→ **INFORMATION GIVEN**:
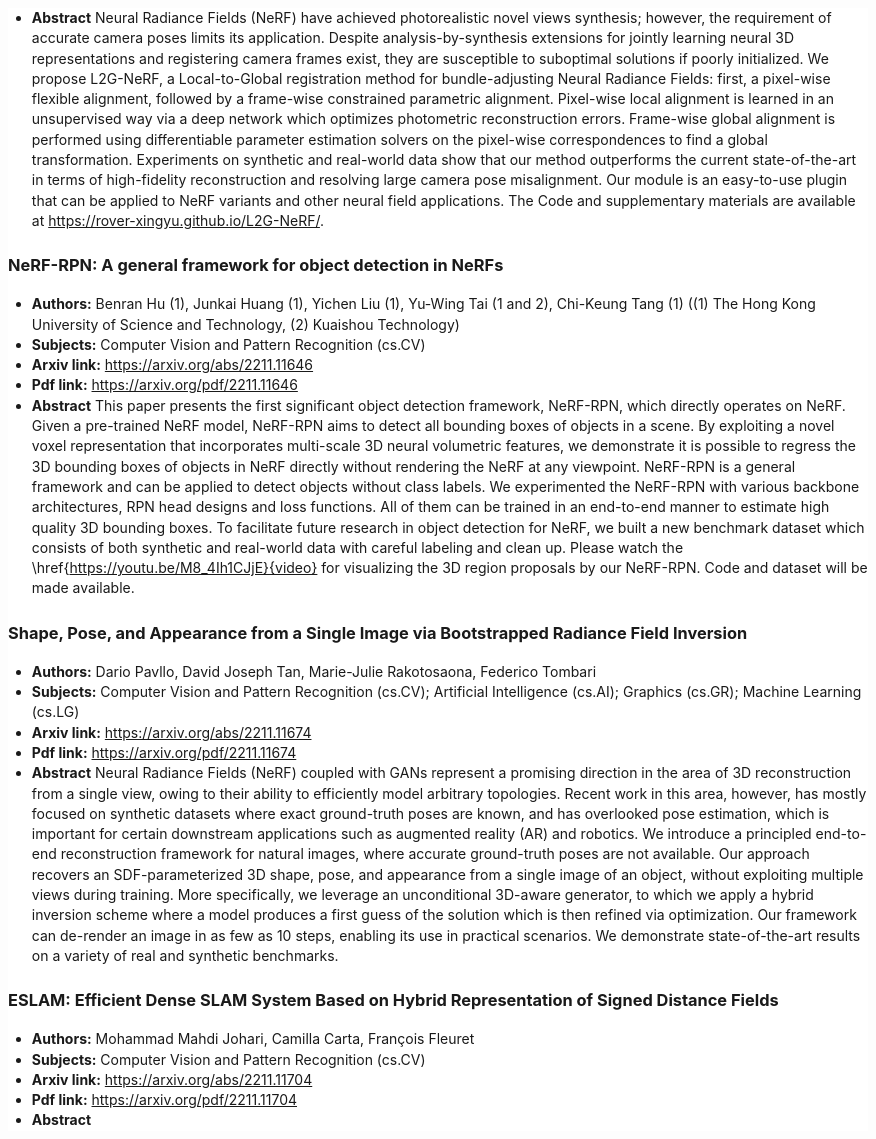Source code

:  - **Abstract**
 Neural Radiance Fields (NeRF) have achieved photorealistic novel views synthesis; however, the requirement of accurate camera poses limits its application. Despite analysis-by-synthesis extensions for jointly learning neural 3D representations and registering camera frames exist, they are susceptible to suboptimal solutions if poorly initialized. We propose L2G-NeRF, a Local-to-Global registration method for bundle-adjusting Neural Radiance Fields: first, a pixel-wise flexible alignment, followed by a frame-wise constrained parametric alignment. Pixel-wise local alignment is learned in an unsupervised way via a deep network which optimizes photometric reconstruction errors. Frame-wise global alignment is performed using differentiable parameter estimation solvers on the pixel-wise correspondences to find a global transformation. Experiments on synthetic and real-world data show that our method outperforms the current state-of-the-art in terms of high-fidelity reconstruction and resolving large camera pose misalignment. Our module is an easy-to-use plugin that can be applied to NeRF variants and other neural field applications. The Code and supplementary materials are available at https://rover-xingyu.github.io/L2G-NeRF/.
### NeRF-RPN: A general framework for object detection in NeRFs
 - **Authors:** Benran Hu (1), Junkai Huang (1), Yichen Liu (1), Yu-Wing Tai (1 and 2), Chi-Keung Tang (1) ((1) The Hong Kong University of Science and Technology, (2) Kuaishou Technology)
 - **Subjects:** Computer Vision and Pattern Recognition (cs.CV)
 - **Arxiv link:** https://arxiv.org/abs/2211.11646
 - **Pdf link:** https://arxiv.org/pdf/2211.11646
 - **Abstract**
 This paper presents the first significant object detection framework, NeRF-RPN, which directly operates on NeRF. Given a pre-trained NeRF model, NeRF-RPN aims to detect all bounding boxes of objects in a scene. By exploiting a novel voxel representation that incorporates multi-scale 3D neural volumetric features, we demonstrate it is possible to regress the 3D bounding boxes of objects in NeRF directly without rendering the NeRF at any viewpoint. NeRF-RPN is a general framework and can be applied to detect objects without class labels. We experimented the NeRF-RPN with various backbone architectures, RPN head designs and loss functions. All of them can be trained in an end-to-end manner to estimate high quality 3D bounding boxes. To facilitate future research in object detection for NeRF, we built a new benchmark dataset which consists of both synthetic and real-world data with careful labeling and clean up. Please watch the \href{https://youtu.be/M8_4Ih1CJjE}{video} for visualizing the 3D region proposals by our NeRF-RPN. Code and dataset will be made available.
### Shape, Pose, and Appearance from a Single Image via Bootstrapped  Radiance Field Inversion
 - **Authors:** Dario Pavllo, David Joseph Tan, Marie-Julie Rakotosaona, Federico Tombari
 - **Subjects:** Computer Vision and Pattern Recognition (cs.CV); Artificial Intelligence (cs.AI); Graphics (cs.GR); Machine Learning (cs.LG)
 - **Arxiv link:** https://arxiv.org/abs/2211.11674
 - **Pdf link:** https://arxiv.org/pdf/2211.11674
 - **Abstract**
 Neural Radiance Fields (NeRF) coupled with GANs represent a promising direction in the area of 3D reconstruction from a single view, owing to their ability to efficiently model arbitrary topologies. Recent work in this area, however, has mostly focused on synthetic datasets where exact ground-truth poses are known, and has overlooked pose estimation, which is important for certain downstream applications such as augmented reality (AR) and robotics. We introduce a principled end-to-end reconstruction framework for natural images, where accurate ground-truth poses are not available. Our approach recovers an SDF-parameterized 3D shape, pose, and appearance from a single image of an object, without exploiting multiple views during training. More specifically, we leverage an unconditional 3D-aware generator, to which we apply a hybrid inversion scheme where a model produces a first guess of the solution which is then refined via optimization. Our framework can de-render an image in as few as 10 steps, enabling its use in practical scenarios. We demonstrate state-of-the-art results on a variety of real and synthetic benchmarks.
### ESLAM: Efficient Dense SLAM System Based on Hybrid Representation of  Signed Distance Fields
 - **Authors:** Mohammad Mahdi Johari, Camilla Carta, François Fleuret
 - **Subjects:** Computer Vision and Pattern Recognition (cs.CV)
 - **Arxiv link:** https://arxiv.org/abs/2211.11704
 - **Pdf link:** https://arxiv.org/pdf/2211.11704
 - **Abstract**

→ **TASK STATEMENT**:
With the pictures set aside, write out the whole listing exactly.

→ **EXERCISE SOLUTION**:
Source code

:  - **Abstract**
 Neural Radiance Fields (NeRF) have achieved photorealistic novel views synthesis; however, the requirement of accurate camera poses limits its application. Despite analysis-by-synthesis extensions for jointly learning neural 3D representations and registering camera frames exist, they are susceptible to suboptimal solutions if poorly initialized. We propose L2G-NeRF, a Local-to-Global registration method for bundle-adjusting Neural Radiance Fields: first, a pixel-wise flexible alignment, followed by a frame-wise constrained parametric alignment. Pixel-wise local alignment is learned in an unsupervised way via a deep network which optimizes photometric reconstruction errors. Frame-wise global alignment is performed using differentiable parameter estimation solvers on the pixel-wise correspondences to find a global transformation. Experiments on synthetic and real-world data show that our method outperforms the current state-of-the-art in terms of high-fidelity reconstruction and resolving large camera pose misalignment. Our module is an easy-to-use plugin that can be applied to NeRF variants and other neural field applications. The Code and supplementary materials are available at https://rover-xingyu.github.io/L2G-NeRF/.
### NeRF-RPN: A general framework for object detection in NeRFs
 - **Authors:** Benran Hu (1), Junkai Huang (1), Yichen Liu (1), Yu-Wing Tai (1 and 2), Chi-Keung Tang (1) ((1) The Hong Kong University of Science and Technology, (2) Kuaishou Technology)
 - **Subjects:** Computer Vision and Pattern Recognition (cs.CV)
 - **Arxiv link:** https://arxiv.org/abs/2211.11646
 - **Pdf link:** https://arxiv.org/pdf/2211.11646
 - **Abstract**
 This paper presents the first significant object detection framework, NeRF-RPN, which directly operates on NeRF. Given a pre-trained NeRF model, NeRF-RPN aims to detect all bounding boxes of objects in a scene. By exploiting a novel voxel representation that incorporates multi-scale 3D neural volumetric features, we demonstrate it is possible to regress the 3D bounding boxes of objects in NeRF directly without rendering the NeRF at any viewpoint. NeRF-RPN is a general framework and can be applied to detect objects without class labels. We experimented the NeRF-RPN with various backbone architectures, RPN head designs and loss functions. All of them can be trained in an end-to-end manner to estimate high quality 3D bounding boxes. To facilitate future research in object detection for NeRF, we built a new benchmark dataset which consists of both synthetic and real-world data with careful labeling and clean up. Please watch the \href{https://youtu.be/M8_4Ih1CJjE}{video} for visualizing the 3D region proposals by our NeRF-RPN. Code and dataset will be made available.
### Shape, Pose, and Appearance from a Single Image via Bootstrapped  Radiance Field Inversion
 - **Authors:** Dario Pavllo, David Joseph Tan, Marie-Julie Rakotosaona, Federico Tombari
 - **Subjects:** Computer Vision and Pattern Recognition (cs.CV); Artificial Intelligence (cs.AI); Graphics (cs.GR); Machine Learning (cs.LG)
 - **Arxiv link:** https://arxiv.org/abs/2211.11674
 - **Pdf link:** https://arxiv.org/pdf/2211.11674
 - **Abstract**
 Neural Radiance Fields (NeRF) coupled with GANs represent a promising direction in the area of 3D reconstruction from a single view, owing to their ability to efficiently model arbitrary topologies. Recent work in this area, however, has mostly focused on synthetic datasets where exact ground-truth poses are known, and has overlooked pose estimation, which is important for certain downstream applications such as augmented reality (AR) and robotics. We introduce a principled end-to-end reconstruction framework for natural images, where accurate ground-truth poses are not available. Our approach recovers an SDF-parameterized 3D shape, pose, and appearance from a single image of an object, without exploiting multiple views during training. More specifically, we leverage an unconditional 3D-aware generator, to which we apply a hybrid inversion scheme where a model produces a first guess of the solution which is then refined via optimization. Our framework can de-render an image in as few as 10 steps, enabling its use in practical scenarios. We demonstrate state-of-the-art results on a variety of real and synthetic benchmarks.
### ESLAM: Efficient Dense SLAM System Based on Hybrid Representation of  Signed Distance Fields
 - **Authors:** Mohammad Mahdi Johari, Camilla Carta, François Fleuret
 - **Subjects:** Computer Vision and Pattern Recognition (cs.CV)
 - **Arxiv link:** https://arxiv.org/abs/2211.11704
 - **Pdf link:** https://arxiv.org/pdf/2211.11704
 - **Abstract**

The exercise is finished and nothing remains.